═══ The records

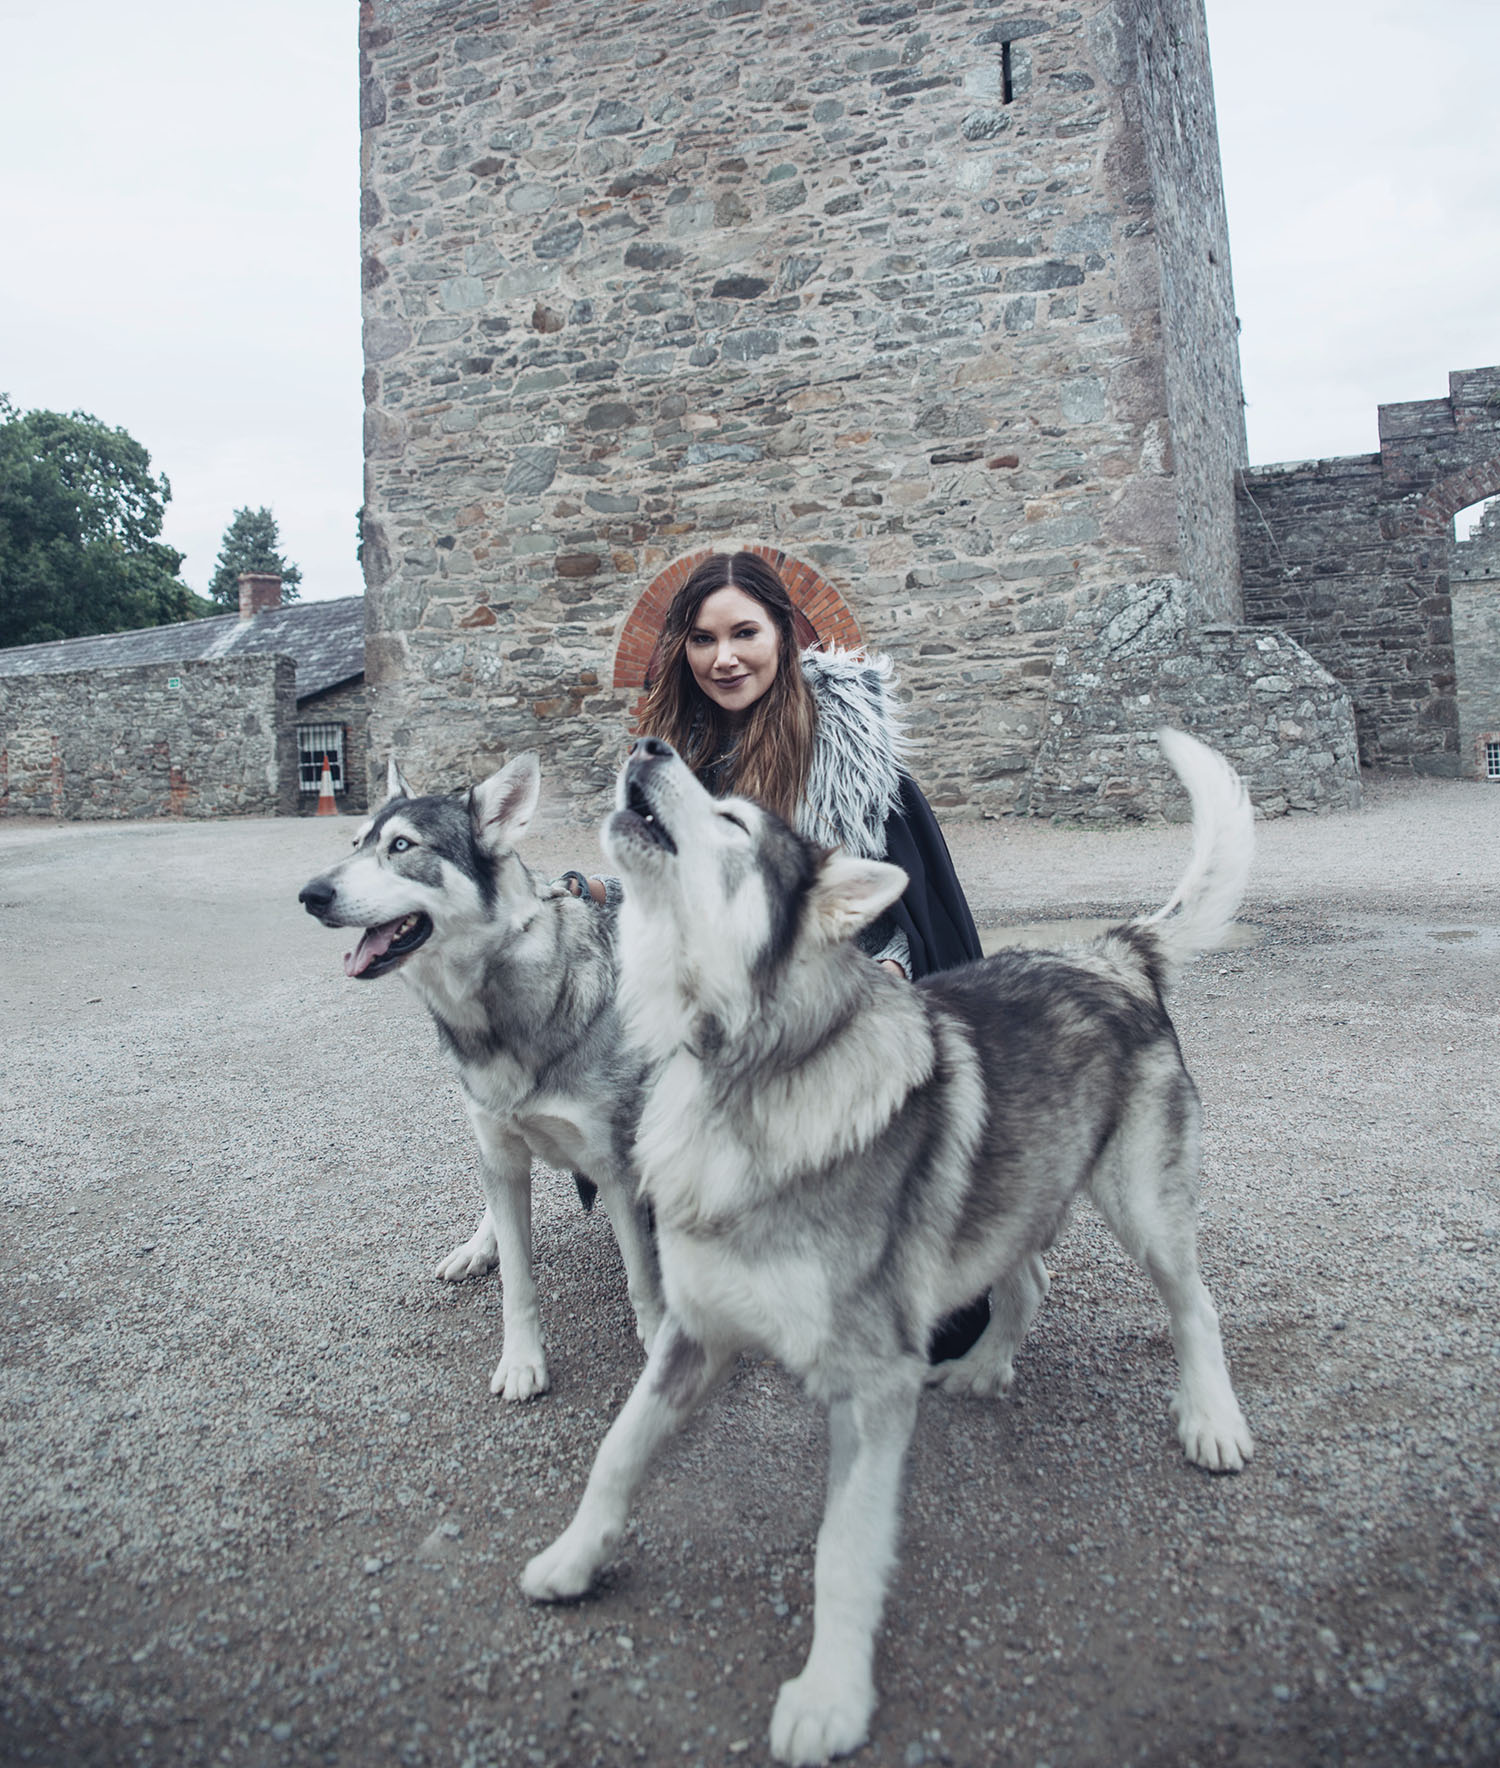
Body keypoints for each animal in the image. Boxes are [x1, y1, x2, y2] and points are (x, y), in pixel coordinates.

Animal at [295, 753, 658, 1400]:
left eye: (402, 846)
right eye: (357, 843)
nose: (310, 894)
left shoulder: (616, 1166)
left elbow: (640, 1277)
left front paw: (658, 1339)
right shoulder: (502, 1148)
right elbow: (518, 1281)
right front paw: (521, 1362)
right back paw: (477, 1245)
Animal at [520, 728, 1259, 1753]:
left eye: (734, 817)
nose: (649, 742)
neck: (737, 1070)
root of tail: (1110, 954)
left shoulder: (871, 1386)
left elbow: (843, 1548)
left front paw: (830, 1697)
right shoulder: (692, 1334)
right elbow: (617, 1452)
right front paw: (572, 1560)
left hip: (1142, 1209)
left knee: (1197, 1308)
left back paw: (1212, 1420)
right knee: (1026, 1284)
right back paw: (986, 1367)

══════

**What you are asked to do**
The required output is the stretch of entries above from the line containing "left elbow: (640, 1277)" through the line containing "left shoulder: (871, 1386)", reproduced exactly.

**Completed exercise**
left elbow: (640, 1277)
left front paw: (658, 1339)
right shoulder: (502, 1148)
right elbow: (518, 1281)
right front paw: (521, 1362)
right back paw: (477, 1245)
Animal at [520, 728, 1259, 1753]:
left eye: (734, 817)
nose: (649, 742)
neck: (737, 1070)
root of tail: (1110, 954)
left shoulder: (871, 1386)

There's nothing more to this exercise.